WORK INSTRUCTION 1.
Reproduce the passage of the Dataproc Iceberg forum post from "Hi Google Cloud" to "google dataproc ssh.", word for word.
WORK INSTRUCTION 2.
Carry the Dataproc Iceberg forum post forward from the point where it stops.

DOCUMENT EXCERPT.
=== Begin Enclosure ===

Dataproc apache iceberg: iceberg is not a valid Spark SQL Data Source

770 views

Skip to first unread message

Punyawee Posri

unread,

May 16, 2023, 1:54:55 AM5/16/23

to Google Cloud Dataproc Discussions

Hi Google Cloud Dataproc Team!

I'm now trying to use apache iceberg for my nestjs project to speed up our database query on some of our features. So, I've been try to test the query speed of apache iceberg on ssh (Google Dataproc). But I'm now facing an issue while using apache iceberg on spark via google dataproc ssh.

What I've done for now?

I've already create a dataproc cluster follow by an official document from google as described here https://cloud.google.com/dataproc-metastore/docs/apache-iceberg
I've already connect to vm-instance through the ssh connection
I've completed the configuration of a spark-shell (follow by an official document from google) and also for spark-sql follow by an official document from an iceberg as described here https://iceberg.apache.org/docs/latest/getting-started/)

=== End Enclosure ===

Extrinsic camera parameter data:
=== Begin Enclosure ===

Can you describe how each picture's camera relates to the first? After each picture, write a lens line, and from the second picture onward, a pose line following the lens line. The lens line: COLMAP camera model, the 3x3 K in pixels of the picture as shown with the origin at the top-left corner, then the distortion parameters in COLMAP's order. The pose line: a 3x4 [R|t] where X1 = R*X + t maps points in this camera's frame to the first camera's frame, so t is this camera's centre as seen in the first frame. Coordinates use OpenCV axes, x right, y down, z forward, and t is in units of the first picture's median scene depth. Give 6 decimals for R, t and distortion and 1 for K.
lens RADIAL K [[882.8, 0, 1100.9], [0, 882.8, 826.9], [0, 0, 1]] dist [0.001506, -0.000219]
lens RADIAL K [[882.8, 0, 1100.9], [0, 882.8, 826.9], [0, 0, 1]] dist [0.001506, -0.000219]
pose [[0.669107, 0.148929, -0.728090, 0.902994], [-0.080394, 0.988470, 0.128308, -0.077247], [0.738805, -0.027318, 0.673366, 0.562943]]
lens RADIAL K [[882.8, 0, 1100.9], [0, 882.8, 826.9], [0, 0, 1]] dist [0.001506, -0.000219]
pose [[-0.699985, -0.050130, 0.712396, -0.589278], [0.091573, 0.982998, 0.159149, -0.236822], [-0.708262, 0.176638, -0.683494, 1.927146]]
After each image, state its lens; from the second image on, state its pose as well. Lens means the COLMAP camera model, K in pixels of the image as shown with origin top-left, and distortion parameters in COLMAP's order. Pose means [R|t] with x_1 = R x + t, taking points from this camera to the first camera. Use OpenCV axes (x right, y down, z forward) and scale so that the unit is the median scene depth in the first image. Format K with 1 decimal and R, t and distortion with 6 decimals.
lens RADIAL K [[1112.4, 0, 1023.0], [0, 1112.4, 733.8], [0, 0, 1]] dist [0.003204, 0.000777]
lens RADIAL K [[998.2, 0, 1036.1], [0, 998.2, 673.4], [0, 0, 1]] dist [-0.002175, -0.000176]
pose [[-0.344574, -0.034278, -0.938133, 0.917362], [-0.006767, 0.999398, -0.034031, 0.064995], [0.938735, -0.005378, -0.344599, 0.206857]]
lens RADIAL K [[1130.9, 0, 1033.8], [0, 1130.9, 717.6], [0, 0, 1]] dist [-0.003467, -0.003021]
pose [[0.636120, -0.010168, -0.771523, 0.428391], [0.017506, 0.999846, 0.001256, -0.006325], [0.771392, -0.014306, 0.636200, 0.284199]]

=== End Enclosure ===

RESULT 1.
Hi Google Cloud Dataproc Team!

I'm now trying to use apache iceberg for my nestjs project to speed up our database query on some of our features. So, I've been try to test the query speed of apache iceberg on ssh (Google Dataproc). But I'm now facing an issue while using apache iceberg on spark via google dataproc ssh.

RESULT 2.
Finally, I've found that the configuration that worked for me was
spark-sql --packages org.apache.iceberg:iceberg-spark-runtime-3.3_2.12:1.0.0
With the package configuration on step 4, it made my table creation process worked completely.
But when I've tried to just SELECT * FROM {my created table with 'USING iceberg'}, It gave me an error
java.util.concurrent.ExecutionException: org.apache.spark.sql.AnalysisException: iceberg is not a valid Spark SQL Data Source

*** My questions are...

What I've missed here?
Is it the right way to use apache iceberg as a new database instead of postgresql on my nestjs project?

*** PS:

I've been tried to recheck with SELECT * FROM {another created table without 'USING iceberg'} then everything works fine.
With this error (java.util.concurrent.ExecutionException: org.apache.spark.sql.AnalysisException: iceberg is not a valid Spark SQL Data Source) I've try to use a new catalog name as discussed here https://github.com/apache/iceberg/issues/1756. But all of the answer within the forum seems not to work for me.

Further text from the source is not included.